Last, but not least, let’s recap work on attacking tasks other than classification, detection, and segmentation. Gao et al. attack co-salient object detection (depicted in Fig. 3) that aims to track a salient object across a group of images. An attack on this task perturbs a group member target image such that the object is not tracked. This work nicely highlights the shifting morality aspect of security: more often than not, we assume that the attacker is evil and the defender noble. Here, one of the use cases is protecting the attacker’s privacy against voracious defender models that scour the Internet for the attacker’s private information. Gao et al. are the first to devise a black-box co-salient object detection attack.

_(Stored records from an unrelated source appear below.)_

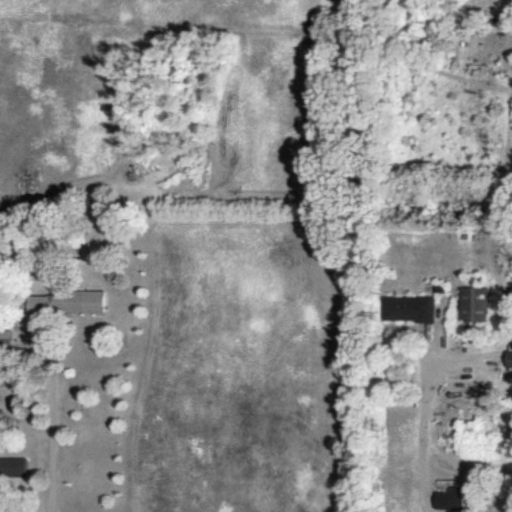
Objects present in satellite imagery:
building: (72, 302)
building: (477, 304)
building: (412, 308)
building: (6, 337)
road: (425, 408)
road: (51, 427)
building: (15, 465)
building: (453, 499)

The work of Schrodi et al. concerns optical flow networks that process image streams, e.g., from a self-driving vehicle’s camera. The main positive takeaway is that as long as the attacker does not have access to the image stream, optical flow networks can be made robust to adversarial attacks. Dong et al. tackle attacks on few-shot learning. Defending a few-shot model is challenging, partly because the model did not have enough training data to capture the finer nuances behind its classes. The authors introduce a generalized adversarial robustness embedding model that contributes to the adversarial loss used to bolster the model’s defenses. Zhou & Patel make metric learning more robust. Finally, Wei et al. contribute to the topic of transferable cross-modal attacks: using image perturbations trained on a surrogate white-box model, they manage to successfully attack video-model targets in a black-box setting.

Overall, CVPR ’22 has seen a content-rich, diverse set of papers that greatly expand the adversarial attack dictionary. Computer vision models can indeed be attacked from various angles, bringing the AI security closer to the amazingly diverse world of classic cybersecurity.